I feel at least partially responsible. I would often instruct agents to "stop being a goblin". I really enjoyed this story too, though.
We do not have the complete picture.
Doesn't seem that surprising or terrifying to me. Humans come equipped with a lot more internal biases (learned in a fairly similar fashion), and they're usually a lot more resistant to getting rid of them.

The truly terrifying stuff never makes it out of the RLHF NDAs.

We ought to be terrified, when one adjusts for ll the use-cases people are talking about using these algorithms in. (Even if they ultimately back off, it's a lot of frothy bubble opportunity cost.)

There a great many things people do which are not acceptable in our machines.

Ex: I would not be comfortable flying on any airplane where the autopilot "just zones-out sometimes", even though it's a dysfunction also seen in people.

>Ex: I would not be comfortable flying on any airplane where the autopilot "just zones-out sometimes", even though it's a dysfunction also seen in people.

You might if that was the best auto-pilot could be. Have you never used a bus or taken a taxi ?

The vast majority of things people are using LLMs for isn't stuff deterministic logic machines did great at, but stuff those same machines did poorly at or straight up stuff previously relegated to the domains of humans only.

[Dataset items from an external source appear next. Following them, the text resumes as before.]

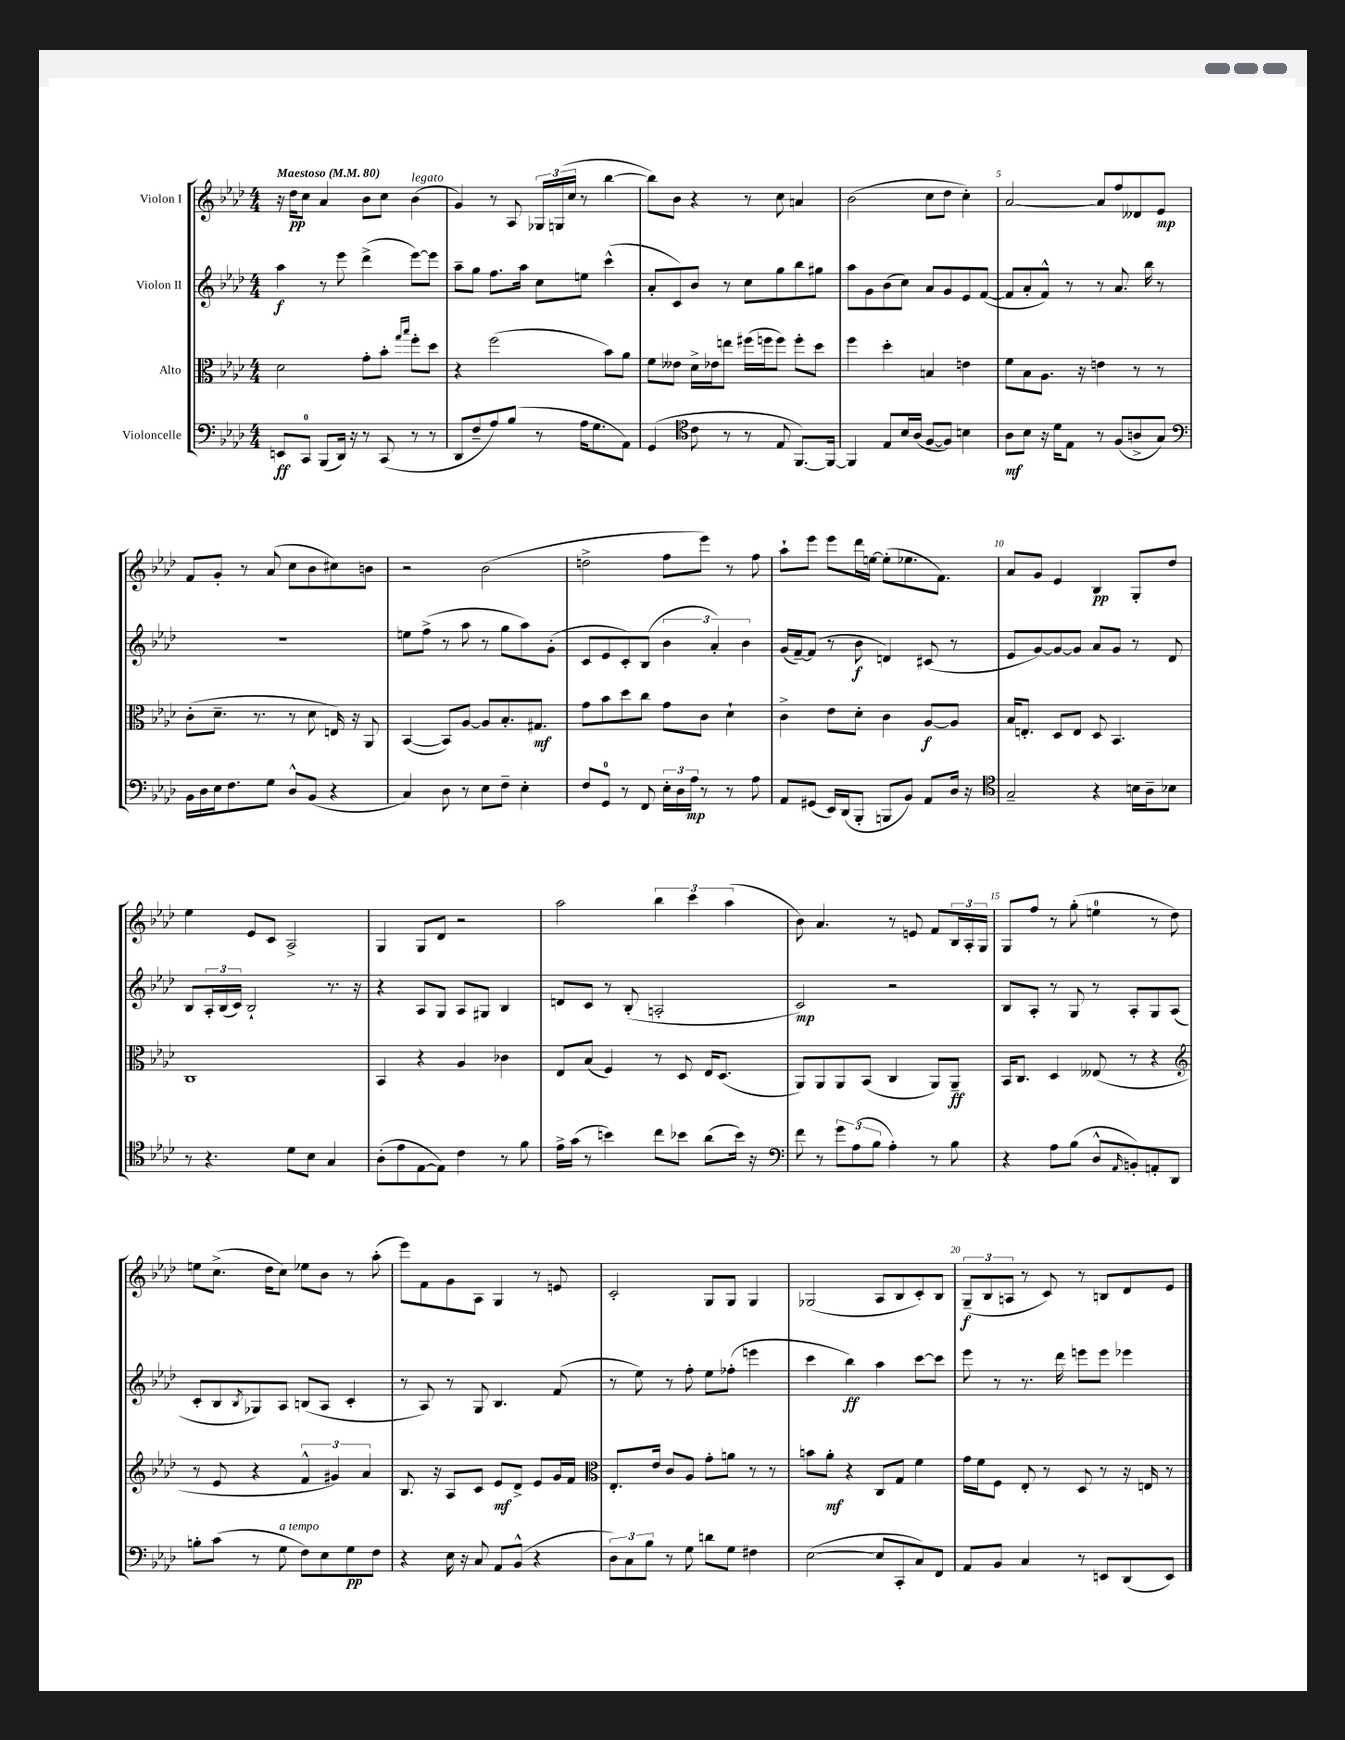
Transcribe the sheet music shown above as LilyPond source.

<<
\new StaffGroup <<
\new Staff = "s0" \with { instrumentName = "Violon I" } {
    \clef treble \key aes \major \numericTimeSignature \time 4/4 \tempo "Maestoso" 4 = 80
    r16 des''16\pp c''8 aes'4 bes'8 c''8 bes'4^\markup { \italic "legato" }( |
    g'4) r8 aes8 \tuplet 3/2 { ges16 g16( c''16 } r8 bes''4~ |
    bes''8) bes'8 r4 r8 c''8 a'4 |
    bes'2( c''8 des''8 c''4-.) |
    aes'2~ aes'8 f''8 deses'8 ees'8\mp |
    f'8 g'8-. r8 aes'8( c''8 bes'8 cis''8) b'8 |
    r2 bes'2( |
    d''2-> f''8 ees'''8) r8 f''8 |
    aes''8-! ees'''8 ees'''8 des'''16 e''16~ e''8-.( ees''8. f'8.) |
    aes'8 g'8 ees'4 bes4\pp g8-. des''8 |
    ees''4 ees'8 c'8 aes2-> |
    g4 g8 des'8 r2 |
    aes''2 \tuplet 3/2 { bes''4 c'''4 aes''4( } |
    bes'8) aes'4. r8 e'8 f'8 \tuplet 3/2 { bes16 aes16-. g16 } |
    g8 f''8 r8 g''8-.( e''4-0 r8 des''8) |
    e''8 c''8.->( des''16 c''8) ees''8 bes'8 r8 aes''8-.( |
    ees'''8) f'8 g'8 aes8 g4 r8 e'8 |
    c'2-. g8 g8 g4 |
    ges2( aes8 bes8 c'8-.) bes8 |
    \tuplet 3/2 { g8--\f( bes8 a8 } r8 c'8) r8 b8 des'8 ees'8 \bar "|." |
}
\new Staff = "s1" \with { instrumentName = "Violon II" } {
    \clef treble \key aes \major \numericTimeSignature \time 4/4
    aes''4\f r8 ees'''8 des'''4->( ees'''8~) ees'''8 |
    aes''8-- g''8 f''8. aes''16 c''8 e''8 c'''4-^( |
    aes'8-. c'8) bes'8 r8 c''8 g''8 bes''8 gis''8 |
    aes''8 g'8 bes'8( c''8) aes'8 g'8 ees'8 f'8~( |
    f'8 aes'8-. f'8-^) r8 r8 aes'8. bes''16 r8 |
    r1 |
    e''8 f''8->( r8 aes''8 r8 g''8 aes''8) g'8-.( |
    c'8 ees'8 c'8-.) bes8( \tuplet 3/2 { bes'4 aes'4-.) bes'4 } |
    g'16( f'16~--) f'8( r8 bes'8\f d'4) cis'8( r8 |
    ees'8 g'8~) g'8~ g'8 aes'8 g'8 r8 des'8 |
    bes8 \tuplet 3/2 { aes16-. bes16( c'16) } bes2-! r8. r16 |
    r4 aes8 g8 aes8 gis8 bes4 |
    d'8 c'8 r8 bes8-.( a2-. |
    c'2\mp) r2 |
    bes8 aes8-. r8 g8 r8 aes8-. g8 aes8( |
    c'8-. bes8 \acciaccatura { bes8 } ges8) aes8 b8( aes8 c'4-. |
    r8 aes8) r8 g8 bes4. f'8( |
    r8 ees''8) r8 f''8-. ees''8 fes''8-.( e'''4 |
    c'''4 bes''4\ff) aes''4 c'''8~ c'''8 |
    ees'''8 r8 r8. des'''16 e'''8 e'''8 ees'''4 \bar "|." |
}
\new Staff = "s2" \with { instrumentName = "Alto" } {
    \clef alto \key aes \major \numericTimeSignature \time 4/4
    des'2 g'8-. bes'8-. \grace { g''16 bes''16 } f''8-. des''8 |
    r4 f''2( bes'8) aes'8 |
    f'8 eeses'8 des'16-> ees'16 e''8 fis''16( f''16 f''8) f''8-. des''8 |
    f''4 des''4-. b4 e'4 |
    f'8 bes8 aes8. r16 e'4 r8 r8 |
    c'8-.( des'8.-- r8. r8 des'8 e16) r16 aes,8 |
    bes,4~( bes,8) aes8~ aes8 bes8.-. gis8.\mf |
    g'8 bes'8 des''8 c''8 g'8 c'8 des'4-! |
    c'4-> ees'8 des'8-. c'4 aes8~\f aes8 |
    bes16 e8.-. des8 e8 des8 bes,4. |
    c1 |
    bes,4 r4 aes4 ces'4 |
    ees8 bes8( f4) r8 des8 ees16 des8.( |
    aes,8) aes,8 aes,8 bes,8( c4 aes,8) aes,8--\ff |
    bes,16 c8. des4 eeses8( r8 r4 |
    \clef treble r8 ees'8 r4 \tuplet 3/2 { f'4-^ gis'4) aes'4 } |
    bes8. r16 aes8 c'8 ees'8\mf des'8-> ees'8 g'16 f'16 |
    \clef alto ees8.-. ees'16 c'8 aes8 g'8-. a'8 r8 r8 |
    b'8 aes'8-.\mf r4 c8 g8 f'4 |
    g'16 f'16 f8 ees8-. r8 des8 r8 r16 e16 r8 \bar "|." |
}
\new Staff = "s3" \with { instrumentName = "Violoncelle" } {
    \clef bass \key aes \major \numericTimeSignature \time 4/4
    e,8\ff c,8-0 bes,,8( des,16) r16 r8 c,8( r8 r8 |
    des,8 f8-- aes8) bes8( r8 aes16 g8. aes,8) |
    g,4( \clef tenor c'8 r8 r8 ees8 f,8.~) f,16~ |
    f,4 ees8 bes16 aes16( f8~ f8) b4 |
    aes8\mf bes8 r16 des'16 ees8 r8 f8( a8-> g8) |
    \clef bass bes,16 des16 ees16 f8. g8 des8-^ bes,8( r4 |
    c4) des8 r8 ees8 f8-- ees4-. |
    f8 g,8-0 r8 f,8 \tuplet 3/2 { ees16-. des16 aes16\mp } r8 r8 aes8 |
    aes,8 gis,8( ees,16) des,16( bes,,8-. b,,8 bes,8) aes,8 des16 r16 |
    \clef tenor g2-- r4 b16 aes16-- bes8 |
    r8 r4. des'8 bes8 g4 |
    aes8-.( ees'8 ees8~ ees8) c'4 r8 f'8 |
    ees'16-> g'16( r8 b'4) c''8 bes'8 aes'8( bes'16) r16 |
    \clef bass f'8 r8 \tuplet 3/2 { g'8 aes8( bes8 } aes4-.) r8 bes8 |
    r4 aes8 bes8( des8-^ \grace { aes,16 } b,8-.) a,8-. des,8 |
    b8-. c'8( r8 g8^\markup { \italic "a tempo" } f8) ees8 g8\pp f8 |
    r4 ees16 r16 c8 aes,8 bes,8-^( r4 |
    \tuplet 3/2 { des8) c8 bes8 } r8 g8 d'8 g8 fis4 |
    ees2~( ees8 c,8-. c8) f,8 |
    aes,8 bes,8 c4 r8 e,8 des,8( e,8) \bar "|." |
}
>>
>>
\layout { \context { \Score \override BarNumber.break-visibility = ##(#f #t #t) barNumberVisibility = #(every-nth-bar-number-visible 5) } }
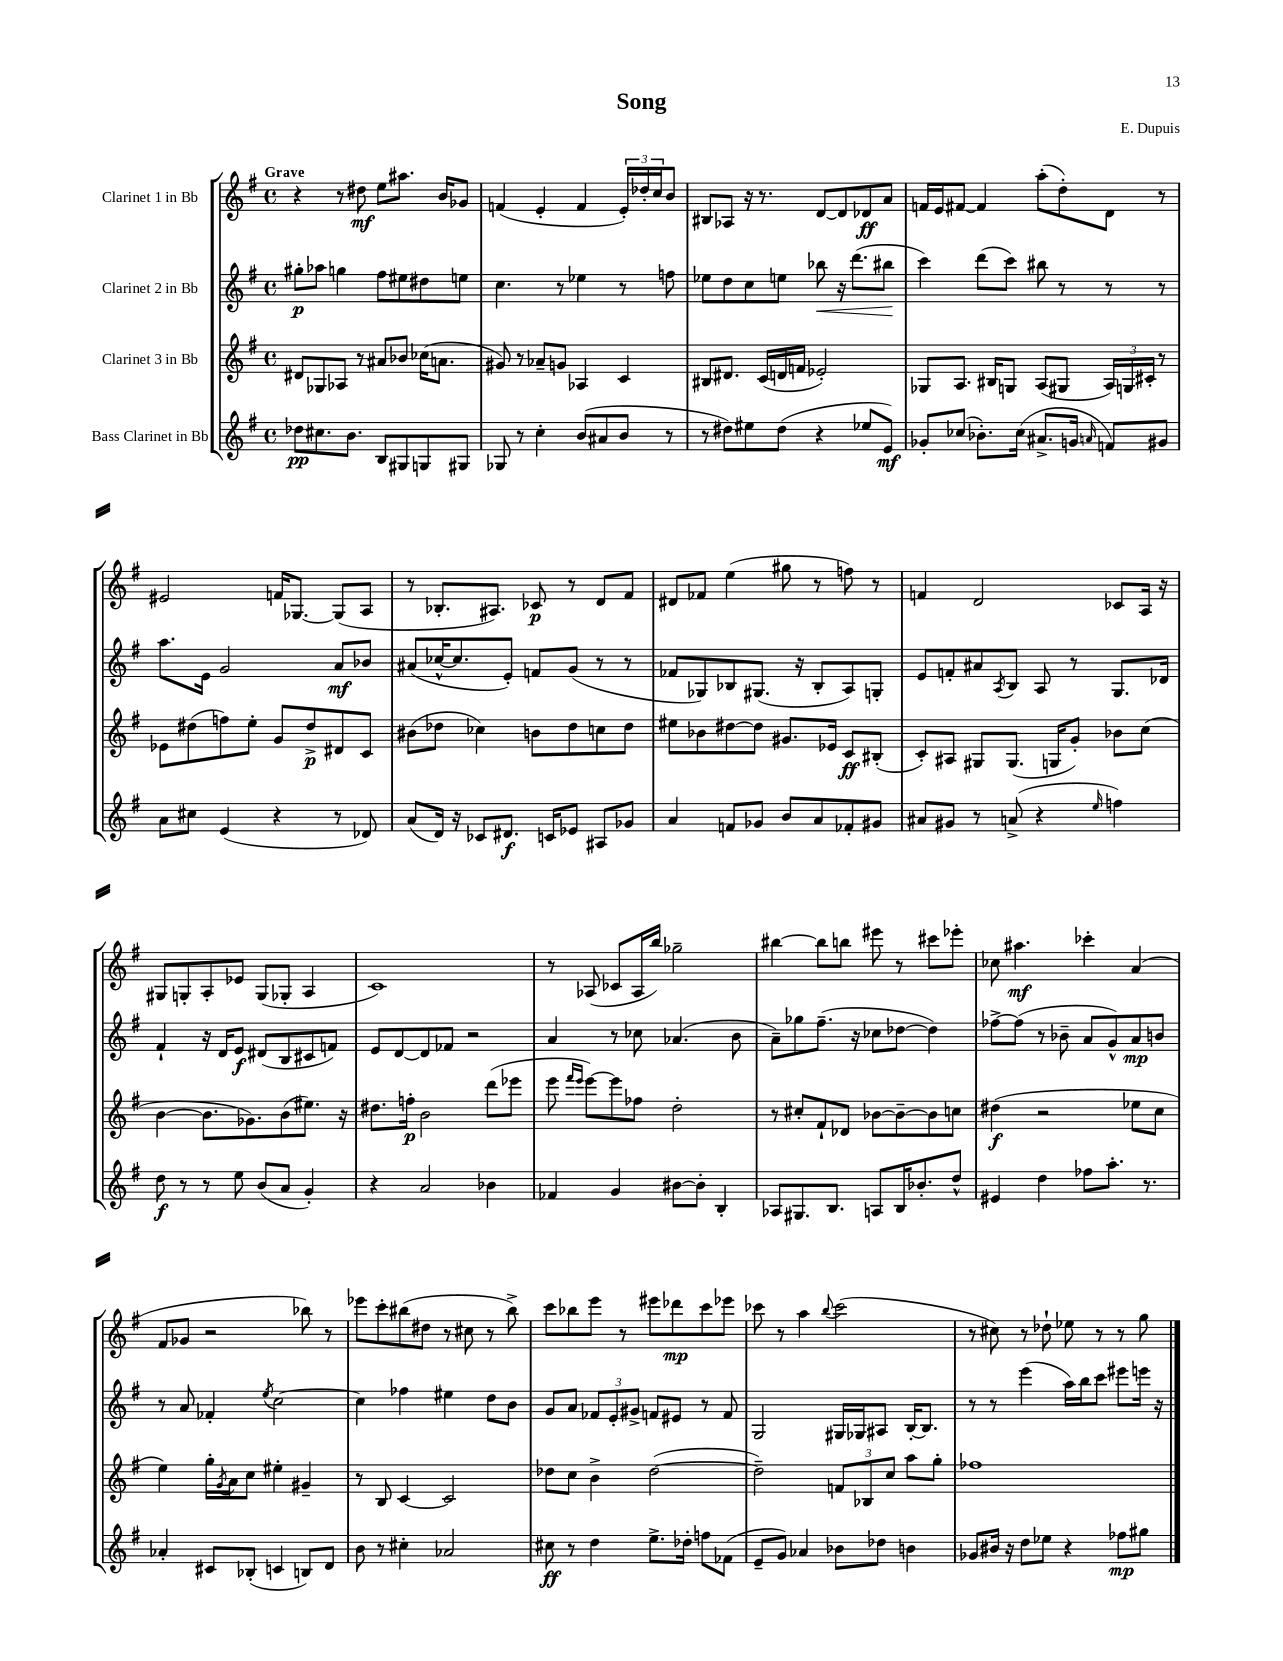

If your competition also "just zones out sometimes" then it's not something you're going to focus on.

I just mean ontologically, it does not surprise nor terrify me that a machine built to simulate human output also simulates the worst of us.
Humans also take a lot of time in producing output, and do not feed into a crazy accelerationistic feedback loop (most of the time).
I mean, looking at the state of things right now in the US, I'd have to strongly disagree with you.